Dr. David Giedroc

Indiana University – Department of Chemistry

Friday, March 12, 2021
12:00 Noon
HOST:  Dr. Aaron Smith

  “Metals, molecules and metabolism: Molecular mechanisms of bacterial metallostasis”

Late d-block first-row transition metals from manganese (Mn) to zinc (Zn) function as catalytic and structural cofactors in ≈30% of proteins in a typical bacterial proteome, and thus are broadly integrated into metabolism. Proper metalation of the metalloproteome is therefore crucial and is thought to be acutely impacted by transition metal bioavailability inside the cell.

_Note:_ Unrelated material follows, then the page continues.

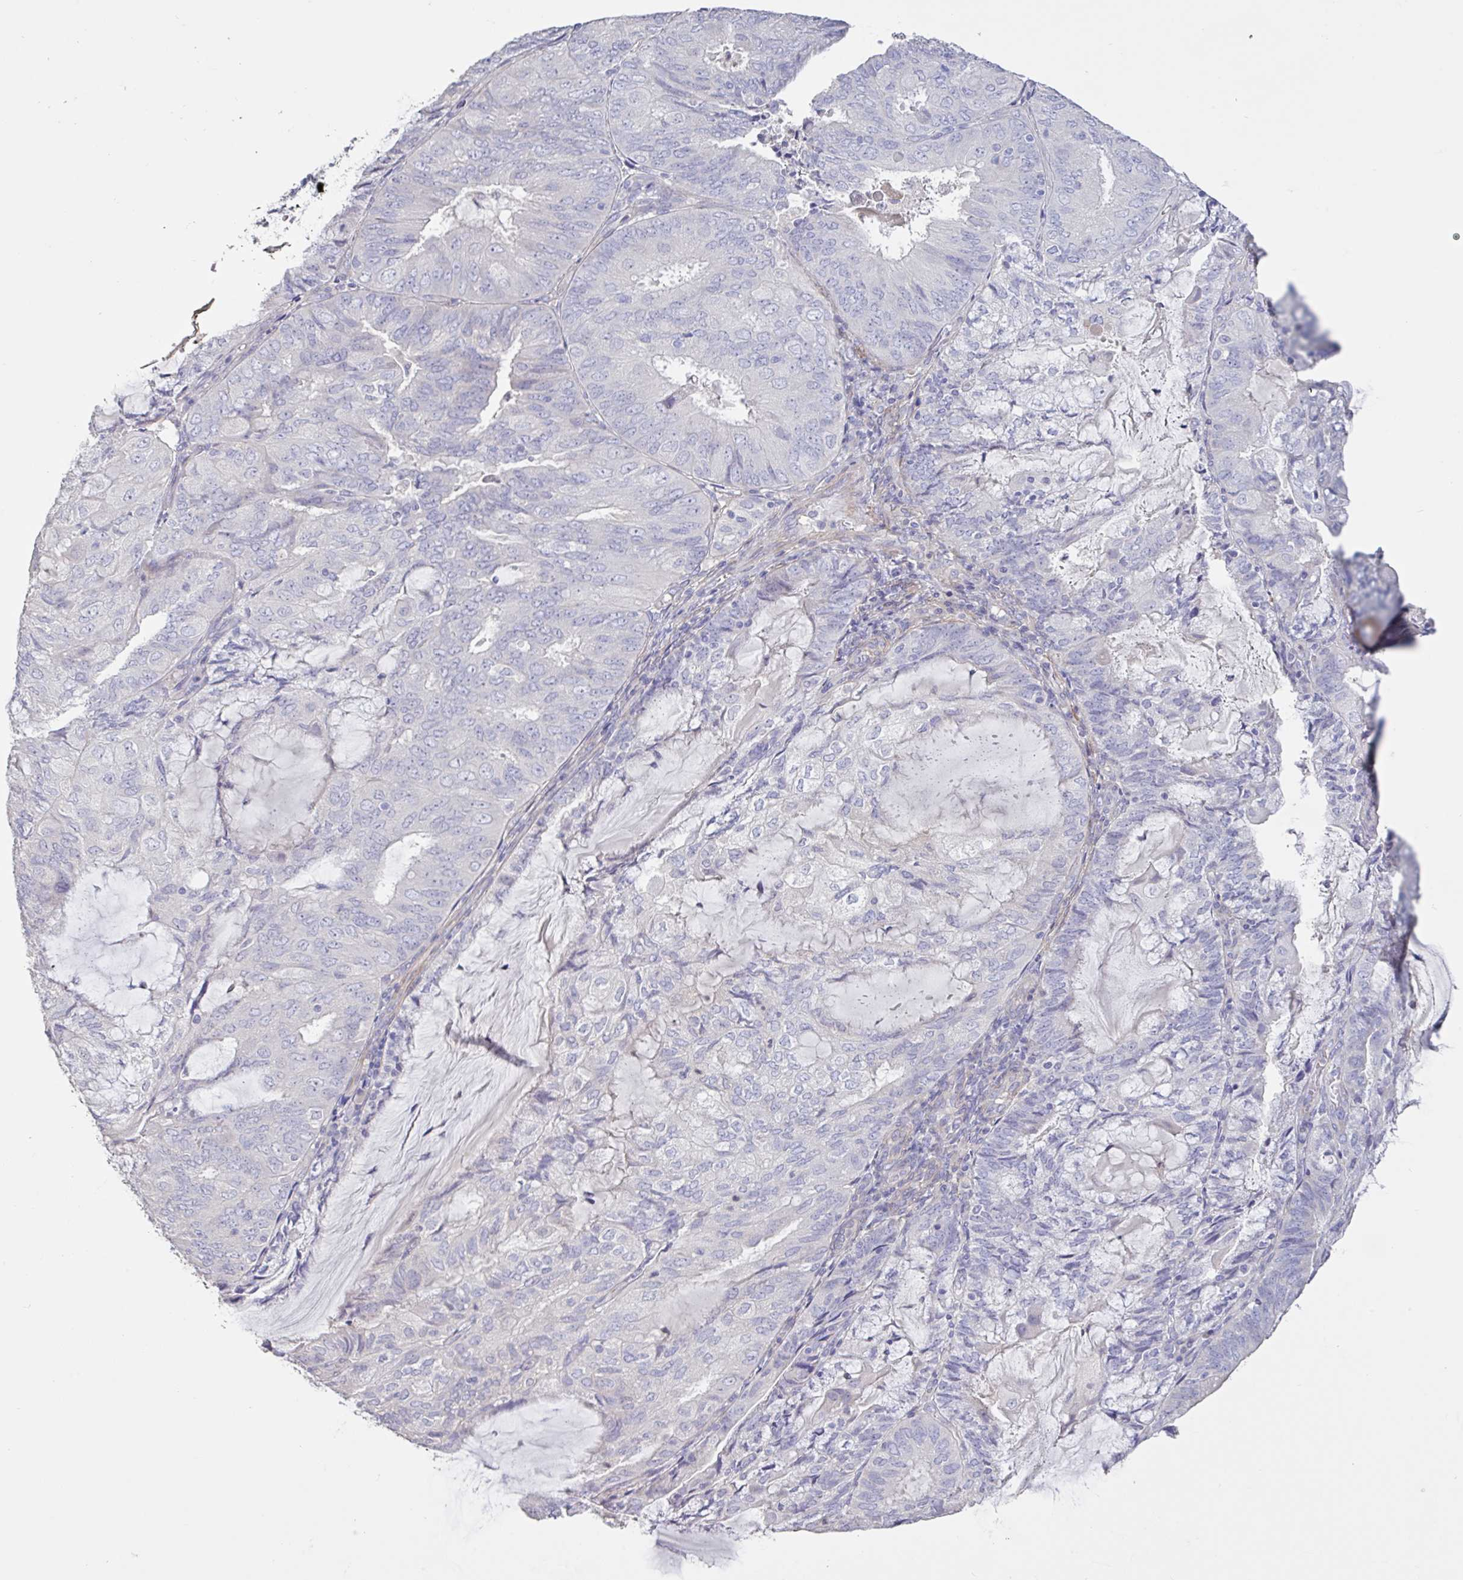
{"staining": {"intensity": "negative", "quantity": "none", "location": "none"}, "tissue": "endometrial cancer", "cell_type": "Tumor cells", "image_type": "cancer", "snomed": [{"axis": "morphology", "description": "Adenocarcinoma, NOS"}, {"axis": "topography", "description": "Endometrium"}], "caption": "Adenocarcinoma (endometrial) was stained to show a protein in brown. There is no significant positivity in tumor cells. (DAB (3,3'-diaminobenzidine) immunohistochemistry (IHC) visualized using brightfield microscopy, high magnification).", "gene": "PYGM", "patient": {"sex": "female", "age": 81}}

A major unresolved issue is how host transition metal restriction impacts the metalation status of the pathogen proteome. Using the Gram-negative opportunistic pathogen Acinetobacter baumannii as a model system, we have begun to explore the hypothesis that metabolic adaptation by A. baumannii to host-mediated restriction involves re-routing or prioritization of metabolism when there is insufficient Zn or Fe to metalate all sites in the proteome. We propose that a poorly understood Zur (Zn uptake repressor)-regulated COG0523-family GTPase metallochaperone ZigA functions in prioritization in Ab, allocating Zn to specific metalloenzyme clients to sustain certain metabolic processes. Ab mutants lacking ZigA struggle to synthesize flavins, and thus flavodoxins, when Fe levels are insufficient to metalate ferredoxins. Zn restriction also appears to impact translational integrity. Our proteomics analysis in Ab suggests that queuosine (Q) biosynthesis, which harbors seven metalloenzymes, is prioritized under these conditions as previously shown in plants. Q is a ubiquitous 7-deazaguanosine modification installed the wobble position of anticodon loops of four tRNAs. Placing this work in the context of other studies in other bacteria leads us to propose that Zn restriction is a specific example of nutritional stress that directly impacts GTP-centered catabolism.